--- Task prompt ---
State how many lines in the rows below contain the string "returns", matching case exactly, and reply with the number alone.

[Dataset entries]

-- START --

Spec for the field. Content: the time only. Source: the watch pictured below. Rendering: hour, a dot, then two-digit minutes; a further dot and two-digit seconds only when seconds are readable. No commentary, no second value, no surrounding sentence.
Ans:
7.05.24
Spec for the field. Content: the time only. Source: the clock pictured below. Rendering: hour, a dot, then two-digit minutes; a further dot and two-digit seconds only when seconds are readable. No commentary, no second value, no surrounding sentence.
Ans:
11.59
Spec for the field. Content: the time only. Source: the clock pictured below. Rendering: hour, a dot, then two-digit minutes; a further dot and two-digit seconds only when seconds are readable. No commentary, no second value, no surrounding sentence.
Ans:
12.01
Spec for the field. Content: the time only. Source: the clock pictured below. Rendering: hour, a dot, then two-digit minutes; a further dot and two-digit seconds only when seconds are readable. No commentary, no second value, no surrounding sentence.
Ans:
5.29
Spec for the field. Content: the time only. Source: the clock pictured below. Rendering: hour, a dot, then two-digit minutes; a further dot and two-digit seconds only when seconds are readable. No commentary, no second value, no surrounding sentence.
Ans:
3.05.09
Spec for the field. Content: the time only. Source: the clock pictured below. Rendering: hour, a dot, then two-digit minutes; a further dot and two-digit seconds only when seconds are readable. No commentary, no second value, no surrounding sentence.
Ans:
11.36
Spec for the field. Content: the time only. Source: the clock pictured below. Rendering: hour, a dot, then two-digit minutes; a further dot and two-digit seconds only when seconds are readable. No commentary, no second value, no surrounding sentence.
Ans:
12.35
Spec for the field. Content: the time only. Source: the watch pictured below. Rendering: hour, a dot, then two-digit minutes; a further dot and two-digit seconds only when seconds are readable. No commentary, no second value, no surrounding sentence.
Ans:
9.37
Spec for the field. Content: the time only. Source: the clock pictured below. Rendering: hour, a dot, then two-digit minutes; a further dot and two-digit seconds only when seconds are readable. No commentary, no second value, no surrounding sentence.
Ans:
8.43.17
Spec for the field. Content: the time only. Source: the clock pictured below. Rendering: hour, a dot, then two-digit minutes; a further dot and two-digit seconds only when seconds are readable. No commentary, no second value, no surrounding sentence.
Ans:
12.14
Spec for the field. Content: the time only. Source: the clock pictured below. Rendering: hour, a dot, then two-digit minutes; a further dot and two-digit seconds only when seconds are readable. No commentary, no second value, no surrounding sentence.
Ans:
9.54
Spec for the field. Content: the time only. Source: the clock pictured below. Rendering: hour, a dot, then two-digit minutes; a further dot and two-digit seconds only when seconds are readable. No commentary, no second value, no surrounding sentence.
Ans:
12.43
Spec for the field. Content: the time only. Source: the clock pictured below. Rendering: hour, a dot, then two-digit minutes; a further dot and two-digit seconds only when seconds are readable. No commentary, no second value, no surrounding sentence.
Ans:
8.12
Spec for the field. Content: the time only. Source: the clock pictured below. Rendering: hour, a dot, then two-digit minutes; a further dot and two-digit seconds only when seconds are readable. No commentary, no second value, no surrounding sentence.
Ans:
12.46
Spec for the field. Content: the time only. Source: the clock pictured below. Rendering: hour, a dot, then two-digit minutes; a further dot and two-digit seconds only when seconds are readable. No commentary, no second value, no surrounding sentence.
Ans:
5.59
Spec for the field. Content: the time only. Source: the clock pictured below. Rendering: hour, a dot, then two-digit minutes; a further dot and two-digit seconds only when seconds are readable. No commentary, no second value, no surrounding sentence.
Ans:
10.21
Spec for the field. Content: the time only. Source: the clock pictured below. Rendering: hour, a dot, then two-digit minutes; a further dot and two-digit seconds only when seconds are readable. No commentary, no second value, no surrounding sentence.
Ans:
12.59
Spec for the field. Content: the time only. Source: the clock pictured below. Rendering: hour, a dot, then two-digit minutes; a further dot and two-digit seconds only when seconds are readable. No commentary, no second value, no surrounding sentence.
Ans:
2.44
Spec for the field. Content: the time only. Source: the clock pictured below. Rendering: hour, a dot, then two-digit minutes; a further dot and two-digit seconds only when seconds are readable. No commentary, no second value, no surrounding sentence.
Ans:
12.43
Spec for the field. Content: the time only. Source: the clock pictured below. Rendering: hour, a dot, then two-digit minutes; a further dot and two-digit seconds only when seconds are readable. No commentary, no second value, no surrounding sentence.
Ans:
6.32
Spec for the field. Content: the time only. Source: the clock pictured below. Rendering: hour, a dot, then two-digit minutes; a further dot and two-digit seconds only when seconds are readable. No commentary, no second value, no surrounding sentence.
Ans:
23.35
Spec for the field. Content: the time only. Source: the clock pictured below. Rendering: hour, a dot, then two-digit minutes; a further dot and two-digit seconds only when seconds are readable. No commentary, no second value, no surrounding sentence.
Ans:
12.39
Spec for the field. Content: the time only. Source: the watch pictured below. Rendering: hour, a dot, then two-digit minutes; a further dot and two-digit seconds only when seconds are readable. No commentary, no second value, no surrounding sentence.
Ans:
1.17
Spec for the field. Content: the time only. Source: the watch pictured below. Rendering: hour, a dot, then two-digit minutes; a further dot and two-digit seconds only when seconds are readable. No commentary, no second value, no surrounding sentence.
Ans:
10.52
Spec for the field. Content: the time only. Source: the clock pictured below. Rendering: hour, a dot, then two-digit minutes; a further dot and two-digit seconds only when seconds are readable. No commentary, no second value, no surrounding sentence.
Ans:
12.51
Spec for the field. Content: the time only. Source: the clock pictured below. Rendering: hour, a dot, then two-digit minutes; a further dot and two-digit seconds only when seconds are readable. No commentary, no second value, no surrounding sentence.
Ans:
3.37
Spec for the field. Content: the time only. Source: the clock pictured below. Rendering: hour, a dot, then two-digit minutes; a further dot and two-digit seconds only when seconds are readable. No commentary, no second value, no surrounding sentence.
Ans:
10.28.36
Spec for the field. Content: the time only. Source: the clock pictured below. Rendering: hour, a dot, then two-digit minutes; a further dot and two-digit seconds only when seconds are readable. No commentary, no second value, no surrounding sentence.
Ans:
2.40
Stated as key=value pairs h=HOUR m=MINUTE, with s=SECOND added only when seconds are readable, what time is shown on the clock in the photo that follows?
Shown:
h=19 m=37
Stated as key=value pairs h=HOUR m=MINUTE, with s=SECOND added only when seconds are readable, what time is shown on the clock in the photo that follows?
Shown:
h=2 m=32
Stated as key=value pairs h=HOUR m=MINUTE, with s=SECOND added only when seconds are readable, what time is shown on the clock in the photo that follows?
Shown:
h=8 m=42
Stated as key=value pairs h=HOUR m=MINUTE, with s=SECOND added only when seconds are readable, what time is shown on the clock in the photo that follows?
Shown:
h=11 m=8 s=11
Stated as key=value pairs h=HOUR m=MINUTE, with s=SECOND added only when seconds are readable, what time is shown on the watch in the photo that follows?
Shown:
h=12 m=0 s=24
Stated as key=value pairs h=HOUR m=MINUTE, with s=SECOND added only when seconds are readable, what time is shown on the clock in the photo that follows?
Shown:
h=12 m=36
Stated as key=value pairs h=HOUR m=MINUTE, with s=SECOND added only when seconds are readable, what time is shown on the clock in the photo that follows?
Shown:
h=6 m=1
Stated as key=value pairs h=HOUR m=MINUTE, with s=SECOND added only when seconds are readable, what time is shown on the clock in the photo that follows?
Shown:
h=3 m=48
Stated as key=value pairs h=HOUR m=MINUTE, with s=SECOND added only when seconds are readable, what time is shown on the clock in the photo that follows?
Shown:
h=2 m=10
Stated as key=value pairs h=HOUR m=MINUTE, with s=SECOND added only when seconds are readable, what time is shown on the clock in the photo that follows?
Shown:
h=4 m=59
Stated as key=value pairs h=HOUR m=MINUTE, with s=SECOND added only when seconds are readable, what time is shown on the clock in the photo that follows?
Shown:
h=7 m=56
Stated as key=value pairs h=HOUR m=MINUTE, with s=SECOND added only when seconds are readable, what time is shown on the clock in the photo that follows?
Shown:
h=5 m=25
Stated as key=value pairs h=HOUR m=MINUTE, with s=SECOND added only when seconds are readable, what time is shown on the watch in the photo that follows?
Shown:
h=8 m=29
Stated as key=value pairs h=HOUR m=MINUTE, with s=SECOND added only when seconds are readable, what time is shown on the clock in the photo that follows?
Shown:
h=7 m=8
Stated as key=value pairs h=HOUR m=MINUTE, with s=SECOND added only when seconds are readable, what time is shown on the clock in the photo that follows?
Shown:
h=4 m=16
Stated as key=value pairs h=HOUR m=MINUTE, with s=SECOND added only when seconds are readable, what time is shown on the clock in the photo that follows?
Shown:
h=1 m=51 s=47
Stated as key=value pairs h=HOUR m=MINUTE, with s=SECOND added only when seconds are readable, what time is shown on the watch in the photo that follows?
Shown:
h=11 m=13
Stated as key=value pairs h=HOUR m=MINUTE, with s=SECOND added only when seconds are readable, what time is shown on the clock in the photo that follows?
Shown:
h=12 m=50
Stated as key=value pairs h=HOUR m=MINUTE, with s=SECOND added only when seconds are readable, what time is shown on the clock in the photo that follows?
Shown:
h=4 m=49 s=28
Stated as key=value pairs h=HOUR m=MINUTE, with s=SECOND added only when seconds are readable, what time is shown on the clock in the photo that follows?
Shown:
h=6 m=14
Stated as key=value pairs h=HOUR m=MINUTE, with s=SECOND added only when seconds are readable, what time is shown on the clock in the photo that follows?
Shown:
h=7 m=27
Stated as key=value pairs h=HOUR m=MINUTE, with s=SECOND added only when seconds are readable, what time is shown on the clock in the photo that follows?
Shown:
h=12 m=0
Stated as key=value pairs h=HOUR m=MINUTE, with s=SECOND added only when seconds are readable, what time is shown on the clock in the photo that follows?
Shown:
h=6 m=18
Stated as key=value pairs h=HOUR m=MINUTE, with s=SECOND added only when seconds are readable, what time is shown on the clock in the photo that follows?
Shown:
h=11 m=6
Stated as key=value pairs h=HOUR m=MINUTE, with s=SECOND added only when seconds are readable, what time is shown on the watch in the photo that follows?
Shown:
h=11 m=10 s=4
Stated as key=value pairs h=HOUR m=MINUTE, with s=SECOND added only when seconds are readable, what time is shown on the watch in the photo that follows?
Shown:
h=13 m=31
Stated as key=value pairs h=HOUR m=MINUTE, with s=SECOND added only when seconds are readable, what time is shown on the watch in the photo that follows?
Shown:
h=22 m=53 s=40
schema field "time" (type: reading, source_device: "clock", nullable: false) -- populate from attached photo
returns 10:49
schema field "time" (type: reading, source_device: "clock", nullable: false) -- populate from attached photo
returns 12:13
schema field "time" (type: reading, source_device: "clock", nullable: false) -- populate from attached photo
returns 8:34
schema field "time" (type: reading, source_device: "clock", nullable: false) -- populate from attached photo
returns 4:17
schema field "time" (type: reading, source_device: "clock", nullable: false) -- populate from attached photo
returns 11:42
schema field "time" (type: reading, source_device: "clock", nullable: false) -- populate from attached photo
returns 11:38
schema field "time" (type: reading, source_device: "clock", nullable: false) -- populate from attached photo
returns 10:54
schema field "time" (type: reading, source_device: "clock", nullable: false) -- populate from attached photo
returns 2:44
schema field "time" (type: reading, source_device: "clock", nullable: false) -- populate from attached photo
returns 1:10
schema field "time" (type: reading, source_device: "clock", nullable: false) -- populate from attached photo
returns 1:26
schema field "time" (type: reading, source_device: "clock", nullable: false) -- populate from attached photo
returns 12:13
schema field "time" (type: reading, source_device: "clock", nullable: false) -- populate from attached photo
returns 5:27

-- END --

--- Exercise solution ---
12